EXERCISE OBJECTIVE: Pull from the article on Shanghai's outbreak preparations the passage that begins at "Use Pandemic ‘Peacetime’" and stops after "rates of disease.". Copy it word for word.

PASSAGE FOR REVIEW:

*** Block opens ***

Jan 28, 2021 07:52 PM

Use Pandemic ‘Peacetime’ to Prepare for Outbreak ‘Wartime,’ Shanghai Health Expert Says

A medical worker in protective gear disinfects a residential community in Shanghai on Wednesday.
A medical worker in protective gear disinfects a residential community in Shanghai on Wednesday.

A public health expert in Shanghai has called on the city government to adopt a “combination of peacetime and wartime measures” to control Covid-19 outbreaks over the coming months, as the country’s top financial hub works to control minor flare-ups.

Hu Weiguo, deputy chief of a major hospital affiliated with Shanghai Jiao Tong University, told a key municipal government conference that the city’s medical institutions should aim to emulate Wuhan, the Chinese city where the coronavirus was first detected, and build their expertise to rapidly increase or reduce hospital capacity in response to local rates of disease.

“Future disease outbreaks will very likely occur in urban areas, so Shanghai cannot solely rely on health clinics in the suburbs with a few hundred beds,” he said.

Shanghai has remained largely unscathed from the Covid-19 crisis, although officials have had to move quickly to control several locally transmitted infections in recent weeks. Hu’s “wartime measures” militaristic language channels the official term in China for mass lockdowns.

Instead of doing mass testing during the latest outbreak in Shanghai, the local government only tested some 41,000 people and used precise counter measures to bring infections under control, Mayor Gong Zheng said in a press conference on Wednesday.

The megacity conducted active monitoring and closed-loop control to swiftly cut off the chain of transmission. As of Thursday, Shanghai had reported 16 local confirmed cases since Jan. 20.

To further improve Shanghai’s Covid-19 prevention capacity, major downtown general hospitals should develop a forward-looking contingency plan, Hu Weiguo told the annual Shanghai Municipal Committee of the Chinese People's Political Consultative Conference (CPPCC) which ended Wednesday.

The plan should include how to swiftly turn underground parking garages and general wards into infectious disease wards, he said. Also, doctors and nurses should undergo routine precautionary training during the “peacetime” to prepare for the pandemic “wartime.”

Apart from improving the current medical system, 21 members of the Shanghai CPPCC also proposed the establishment of an additional public health clinic center in Pudong New Area. This would be similar to the existing center in southwest suburban Jinshan district and would tackle suspected and confirmed cases imported from Pudong International Airport.

*** Block closes ***

SUPPLIED MATERIAL:
*** Block opens ***

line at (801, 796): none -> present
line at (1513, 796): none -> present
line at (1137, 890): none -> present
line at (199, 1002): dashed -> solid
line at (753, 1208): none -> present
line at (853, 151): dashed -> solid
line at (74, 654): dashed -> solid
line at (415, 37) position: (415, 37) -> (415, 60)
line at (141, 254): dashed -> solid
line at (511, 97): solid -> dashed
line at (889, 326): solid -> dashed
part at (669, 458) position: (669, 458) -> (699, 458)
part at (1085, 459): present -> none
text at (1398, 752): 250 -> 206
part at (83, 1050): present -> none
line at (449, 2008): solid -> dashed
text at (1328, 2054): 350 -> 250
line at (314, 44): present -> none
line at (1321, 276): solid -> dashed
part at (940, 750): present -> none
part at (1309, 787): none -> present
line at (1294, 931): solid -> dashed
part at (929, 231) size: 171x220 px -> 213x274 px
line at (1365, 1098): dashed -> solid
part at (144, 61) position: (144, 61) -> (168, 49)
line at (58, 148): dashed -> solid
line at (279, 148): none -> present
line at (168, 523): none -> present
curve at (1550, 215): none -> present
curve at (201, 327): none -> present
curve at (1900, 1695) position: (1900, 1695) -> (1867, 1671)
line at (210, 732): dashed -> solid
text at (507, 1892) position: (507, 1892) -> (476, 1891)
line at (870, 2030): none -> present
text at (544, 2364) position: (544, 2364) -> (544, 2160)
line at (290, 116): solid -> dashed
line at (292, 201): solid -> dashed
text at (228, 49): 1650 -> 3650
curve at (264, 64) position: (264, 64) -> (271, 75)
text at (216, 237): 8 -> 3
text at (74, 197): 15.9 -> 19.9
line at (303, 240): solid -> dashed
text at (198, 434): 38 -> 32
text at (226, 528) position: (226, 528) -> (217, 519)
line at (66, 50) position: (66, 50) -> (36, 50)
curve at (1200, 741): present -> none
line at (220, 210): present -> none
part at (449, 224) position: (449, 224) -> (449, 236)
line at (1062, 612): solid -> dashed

*** Block closes ***

WRITTEN ANSWER:
Use Pandemic ‘Peacetime’ to Prepare for Outbreak ‘Wartime,’ Shanghai Health Expert Says

A medical worker in protective gear disinfects a residential community in Shanghai on Wednesday.
A medical worker in protective gear disinfects a residential community in Shanghai on Wednesday.

A public health expert in Shanghai has called on the city government to adopt a “combination of peacetime and wartime measures” to control Covid-19 outbreaks over the coming months, as the country’s top financial hub works to control minor flare-ups.

Hu Weiguo, deputy chief of a major hospital affiliated with Shanghai Jiao Tong University, told a key municipal government conference that the city’s medical institutions should aim to emulate Wuhan, the Chinese city where the coronavirus was first detected, and build their expertise to rapidly increase or reduce hospital capacity in response to local rates of disease.